Jornal Correio Braziliense

Diversão e Arte

Diretor Túlio Guimarães escreve sobre Dulcina de Moraes

Cheguei em Brasília em 1988 vindo de São Luís do Maranhão. Um dia, passando pelo Conic, vi escrito na entrada de um prédio: Faculdade de Artes Dulcina de Moraes. A curiosidade levou-me a entrar e explorar o prédio. Lá, descobri um universo pulsante onde alguns loucos gritavam textos que ecoavam pelos corredores. Não resisti. Fiz o vestibular e ingressei. Deu-se início a primeira das várias crises que presenciei, enfrentadas por aquela instituição ; a de 1989, uma das mais ferrenhas. Percebi então que se tratava de uma utopia: uma faculdade particular inteiramente dedicada ao ensino de artes num país como o Brasil, onde as artes sempre foram marginalizadas.

Tive a grande oportunidade (inesquecível aquele dia) de me deparar frente a frente com Dulcina. Eu "curiava" suas aulas, pois naquele tempo ela só as ministrava a quem estava se formando. Um dia, ensaiando O tribunal dos divórcios, fui surpreendido por aquela senhora que abrira a porta dizendo: "O que vocês estão fazendo?" Eu respondi, quase sem voz: "Ensaiando". E ela me disse: "O que?" E eu respondi: "Cervantes". Desde esse dia, fui contagiado pelo entusiasmo, carisma e determinação dessa mulher extraordinária.

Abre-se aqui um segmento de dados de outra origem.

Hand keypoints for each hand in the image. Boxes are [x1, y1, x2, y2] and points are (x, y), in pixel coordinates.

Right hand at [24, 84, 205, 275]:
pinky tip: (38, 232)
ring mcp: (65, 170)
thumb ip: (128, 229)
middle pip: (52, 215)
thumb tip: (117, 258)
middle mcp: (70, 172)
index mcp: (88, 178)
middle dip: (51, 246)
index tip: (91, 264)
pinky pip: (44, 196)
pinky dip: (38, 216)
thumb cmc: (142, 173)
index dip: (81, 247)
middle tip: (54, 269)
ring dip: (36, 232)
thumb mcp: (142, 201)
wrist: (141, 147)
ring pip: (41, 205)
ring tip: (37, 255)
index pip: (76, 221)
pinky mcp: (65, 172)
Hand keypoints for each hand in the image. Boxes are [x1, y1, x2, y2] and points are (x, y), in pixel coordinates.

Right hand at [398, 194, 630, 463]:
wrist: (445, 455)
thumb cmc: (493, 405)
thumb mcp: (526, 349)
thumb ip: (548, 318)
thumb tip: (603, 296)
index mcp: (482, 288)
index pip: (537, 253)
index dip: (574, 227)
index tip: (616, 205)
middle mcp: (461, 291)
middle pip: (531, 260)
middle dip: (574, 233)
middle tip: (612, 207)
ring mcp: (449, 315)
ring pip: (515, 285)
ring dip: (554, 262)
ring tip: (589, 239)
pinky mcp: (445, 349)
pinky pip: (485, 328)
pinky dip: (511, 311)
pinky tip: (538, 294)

[SAIBAMAIS]Trabalhando na Fundação Brasileira de Teatro (FBT), a convite de B. de Paiva, tive oportunidade de me aprofundar na história dessa grande mulher. Ela é uma espécie de deusa para mim e estou certo que ocupa um lugar de destaque no Olimpo, onde se encontra hoje. A FBT é seu legado, além de tudo o mais que ela deixou de importante para o teatro e a educação de artes no Brasil.

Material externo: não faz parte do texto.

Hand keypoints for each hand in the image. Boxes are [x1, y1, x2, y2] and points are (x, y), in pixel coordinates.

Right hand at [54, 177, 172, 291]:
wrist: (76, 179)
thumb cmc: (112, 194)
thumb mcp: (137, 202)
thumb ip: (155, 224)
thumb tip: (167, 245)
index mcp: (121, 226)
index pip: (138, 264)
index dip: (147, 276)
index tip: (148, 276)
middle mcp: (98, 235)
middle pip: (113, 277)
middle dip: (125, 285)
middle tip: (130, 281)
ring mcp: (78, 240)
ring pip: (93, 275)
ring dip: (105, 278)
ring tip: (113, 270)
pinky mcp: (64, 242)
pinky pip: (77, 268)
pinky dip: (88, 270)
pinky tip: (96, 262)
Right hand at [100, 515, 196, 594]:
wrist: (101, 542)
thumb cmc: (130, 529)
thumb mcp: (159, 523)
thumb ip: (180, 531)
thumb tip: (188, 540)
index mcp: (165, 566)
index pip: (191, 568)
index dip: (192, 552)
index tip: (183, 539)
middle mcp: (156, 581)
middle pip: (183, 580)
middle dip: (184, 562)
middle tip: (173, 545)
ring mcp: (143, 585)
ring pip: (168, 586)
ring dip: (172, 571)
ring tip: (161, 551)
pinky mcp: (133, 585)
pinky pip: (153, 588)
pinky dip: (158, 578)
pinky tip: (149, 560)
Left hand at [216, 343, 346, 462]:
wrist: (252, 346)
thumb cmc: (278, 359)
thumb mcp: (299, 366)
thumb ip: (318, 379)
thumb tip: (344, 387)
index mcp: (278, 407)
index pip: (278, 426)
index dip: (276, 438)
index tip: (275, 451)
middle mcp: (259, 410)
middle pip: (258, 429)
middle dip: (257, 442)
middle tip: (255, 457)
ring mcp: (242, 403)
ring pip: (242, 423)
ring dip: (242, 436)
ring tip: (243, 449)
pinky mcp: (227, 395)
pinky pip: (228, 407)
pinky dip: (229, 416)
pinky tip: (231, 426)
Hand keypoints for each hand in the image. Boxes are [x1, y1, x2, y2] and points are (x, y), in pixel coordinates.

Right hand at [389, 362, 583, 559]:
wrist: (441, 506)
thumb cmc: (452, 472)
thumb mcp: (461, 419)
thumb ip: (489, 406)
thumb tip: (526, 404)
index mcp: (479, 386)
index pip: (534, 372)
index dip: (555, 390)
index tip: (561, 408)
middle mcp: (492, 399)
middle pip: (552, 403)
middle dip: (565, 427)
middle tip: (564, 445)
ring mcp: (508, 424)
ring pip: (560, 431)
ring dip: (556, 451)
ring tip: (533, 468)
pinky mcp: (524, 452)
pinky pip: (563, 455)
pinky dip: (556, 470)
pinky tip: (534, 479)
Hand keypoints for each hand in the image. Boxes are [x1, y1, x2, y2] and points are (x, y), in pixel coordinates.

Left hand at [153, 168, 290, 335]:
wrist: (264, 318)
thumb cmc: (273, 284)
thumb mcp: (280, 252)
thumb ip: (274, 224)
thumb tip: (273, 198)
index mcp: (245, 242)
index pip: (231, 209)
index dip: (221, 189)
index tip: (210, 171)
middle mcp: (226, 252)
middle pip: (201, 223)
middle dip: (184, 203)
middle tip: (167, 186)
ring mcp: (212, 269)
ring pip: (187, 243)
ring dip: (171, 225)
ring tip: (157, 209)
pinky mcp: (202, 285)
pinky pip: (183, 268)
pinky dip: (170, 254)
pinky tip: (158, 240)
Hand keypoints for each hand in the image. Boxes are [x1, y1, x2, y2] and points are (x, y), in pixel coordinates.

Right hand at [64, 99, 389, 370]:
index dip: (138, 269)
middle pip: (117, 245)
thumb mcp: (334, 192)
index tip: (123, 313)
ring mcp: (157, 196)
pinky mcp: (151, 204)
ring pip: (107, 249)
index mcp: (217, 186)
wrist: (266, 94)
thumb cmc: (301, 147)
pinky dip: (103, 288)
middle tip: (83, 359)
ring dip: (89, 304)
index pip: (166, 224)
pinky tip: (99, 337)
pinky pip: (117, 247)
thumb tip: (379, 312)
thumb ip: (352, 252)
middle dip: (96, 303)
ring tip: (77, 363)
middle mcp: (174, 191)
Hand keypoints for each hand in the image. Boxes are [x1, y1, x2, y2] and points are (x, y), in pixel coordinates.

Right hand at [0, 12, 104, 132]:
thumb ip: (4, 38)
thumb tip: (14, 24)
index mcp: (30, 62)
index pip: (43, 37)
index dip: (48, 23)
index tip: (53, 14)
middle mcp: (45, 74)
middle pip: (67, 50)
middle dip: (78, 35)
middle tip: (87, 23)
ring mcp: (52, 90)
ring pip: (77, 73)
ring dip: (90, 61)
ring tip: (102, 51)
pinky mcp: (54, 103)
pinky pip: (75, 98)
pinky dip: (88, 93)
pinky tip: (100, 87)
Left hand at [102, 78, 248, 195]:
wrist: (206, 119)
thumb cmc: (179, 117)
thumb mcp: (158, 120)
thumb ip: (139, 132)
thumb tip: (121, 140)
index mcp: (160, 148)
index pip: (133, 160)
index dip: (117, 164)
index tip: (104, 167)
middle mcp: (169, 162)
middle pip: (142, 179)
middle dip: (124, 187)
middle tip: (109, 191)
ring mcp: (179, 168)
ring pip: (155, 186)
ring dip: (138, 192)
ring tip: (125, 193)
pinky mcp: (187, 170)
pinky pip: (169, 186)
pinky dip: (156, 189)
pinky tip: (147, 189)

As crises se sucederam. Em vários momentos estivemos a ponto de fechar as portas, mas acredito que Dulcina é uma fênix. Está sempre a renascer das cinzas. Quando se pensa que esse patrimônio deixado por ela para a sociedade brasiliense está extinguindo-se atolado em dívidas, esquecido pelo poder público, fadado ao fracasso, o espírito da guerreira vem como as valquírias numa cavalgada a recolher as almas dos heróis mortos na batalha e convoca um novo exército para continuar a luta.

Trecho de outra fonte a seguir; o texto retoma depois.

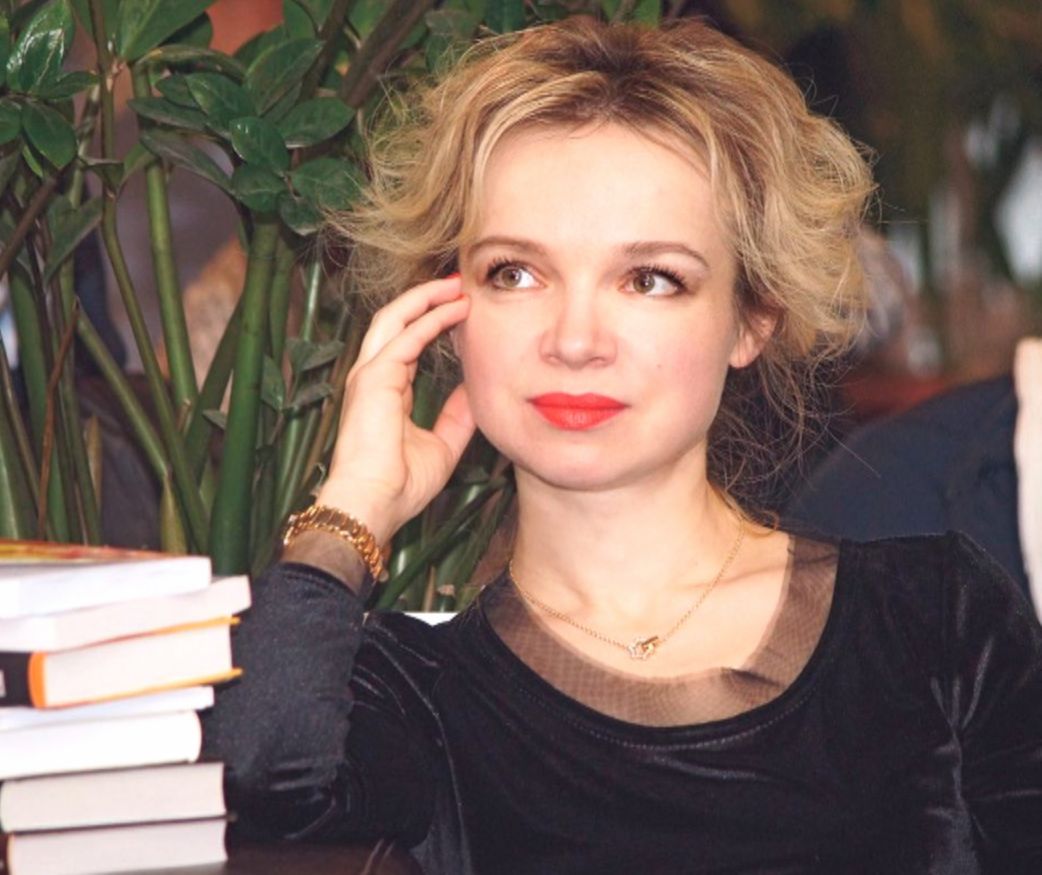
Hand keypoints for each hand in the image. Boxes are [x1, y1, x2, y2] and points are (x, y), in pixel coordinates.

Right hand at [315, 276, 475, 543]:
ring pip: (396, 318)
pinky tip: (455, 309)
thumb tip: (476, 391)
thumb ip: (457, 416)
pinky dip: (431, 318)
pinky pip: (406, 337)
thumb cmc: (401, 484)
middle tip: (457, 284)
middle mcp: (371, 377)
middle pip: (395, 321)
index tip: (459, 309)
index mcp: (383, 392)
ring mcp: (369, 375)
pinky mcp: (374, 377)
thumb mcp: (442, 445)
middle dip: (425, 298)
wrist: (375, 504)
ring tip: (456, 286)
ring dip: (427, 298)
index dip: (430, 322)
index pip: (405, 343)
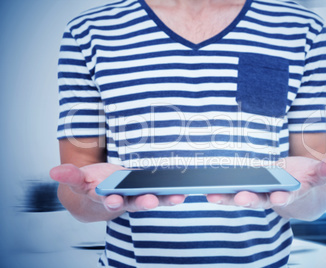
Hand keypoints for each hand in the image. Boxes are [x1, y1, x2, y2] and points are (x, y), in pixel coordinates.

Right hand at [50, 163, 185, 213]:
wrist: (102, 195)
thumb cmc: (91, 186)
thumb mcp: (78, 181)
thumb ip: (70, 176)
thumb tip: (54, 171)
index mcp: (105, 198)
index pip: (108, 200)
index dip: (111, 200)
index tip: (113, 199)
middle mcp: (124, 200)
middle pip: (133, 202)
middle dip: (141, 202)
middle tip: (150, 200)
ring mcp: (137, 196)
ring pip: (151, 199)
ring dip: (164, 199)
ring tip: (178, 196)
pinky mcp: (148, 190)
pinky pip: (161, 192)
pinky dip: (171, 192)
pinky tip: (184, 190)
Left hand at [206, 156, 325, 219]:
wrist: (294, 187)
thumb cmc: (306, 178)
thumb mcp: (319, 172)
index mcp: (290, 193)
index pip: (287, 197)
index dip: (284, 198)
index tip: (280, 198)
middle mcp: (271, 196)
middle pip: (259, 200)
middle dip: (250, 200)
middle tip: (241, 198)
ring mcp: (256, 192)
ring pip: (241, 197)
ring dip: (227, 197)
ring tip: (211, 194)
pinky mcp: (245, 186)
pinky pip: (230, 189)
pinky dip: (220, 190)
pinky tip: (206, 189)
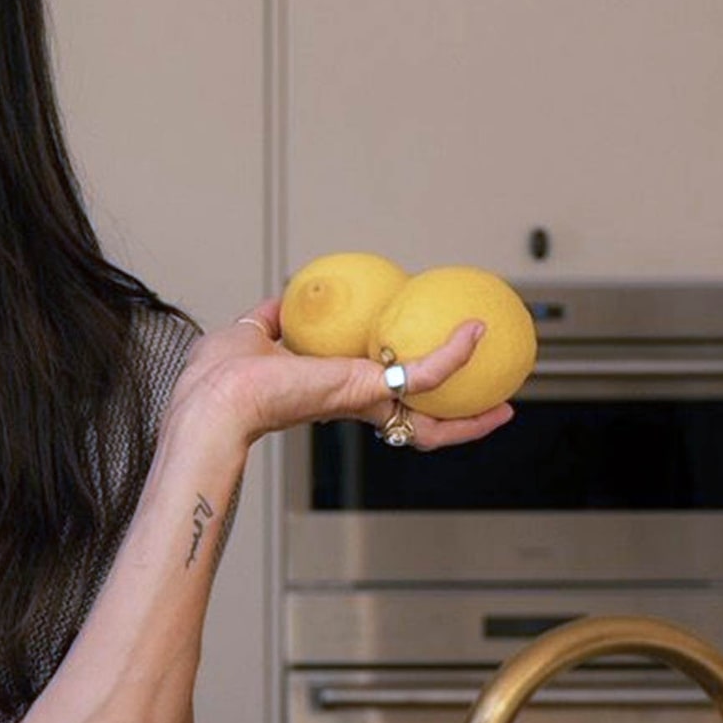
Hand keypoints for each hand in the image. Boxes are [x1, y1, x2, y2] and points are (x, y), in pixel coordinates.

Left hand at [172, 298, 514, 451]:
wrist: (217, 397)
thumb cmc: (221, 377)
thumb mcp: (252, 334)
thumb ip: (274, 318)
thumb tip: (286, 300)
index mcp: (327, 392)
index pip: (376, 398)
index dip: (403, 392)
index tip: (425, 378)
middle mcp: (351, 402)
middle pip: (414, 422)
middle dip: (454, 421)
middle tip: (487, 406)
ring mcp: (363, 401)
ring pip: (432, 420)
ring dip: (473, 414)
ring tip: (505, 400)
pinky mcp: (370, 390)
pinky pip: (427, 372)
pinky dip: (455, 353)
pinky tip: (475, 331)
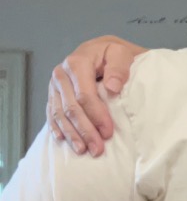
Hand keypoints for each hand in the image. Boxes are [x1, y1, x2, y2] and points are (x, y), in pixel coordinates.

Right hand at [47, 37, 144, 156]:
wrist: (101, 50)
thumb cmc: (114, 54)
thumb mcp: (121, 53)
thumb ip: (119, 67)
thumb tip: (113, 87)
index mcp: (77, 63)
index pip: (85, 95)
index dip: (96, 116)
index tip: (108, 132)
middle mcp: (61, 74)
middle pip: (71, 108)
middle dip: (84, 130)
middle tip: (96, 149)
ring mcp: (55, 85)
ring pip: (59, 113)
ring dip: (71, 134)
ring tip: (82, 150)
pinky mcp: (53, 93)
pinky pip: (51, 113)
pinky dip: (57, 127)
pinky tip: (62, 140)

O patrimônio de Dulcina foi salvo por um grupo de jovens empresários que injetaram seu ânimo e (o mais importante) seu dinheiro acreditando que não é em vão. As mudanças já são perceptíveis. Uma nova galeria, um projeto de restauração do teatro e do prédio da FBT, além dos ares de renovação positiva que se respira hoje naquele templo. No Brasil, temos que entender que cultura não se "ajuda", investe-se nela para que as futuras gerações sejam melhores, mais humanistas, mais éticas e voltadas para o bem comum. Isso eu aprendi com a minha mestra e isso eu tento passar para meus alunos com os quais convivo há 14 anos. Que Santa Dulcina dos Palcos nos abençoe!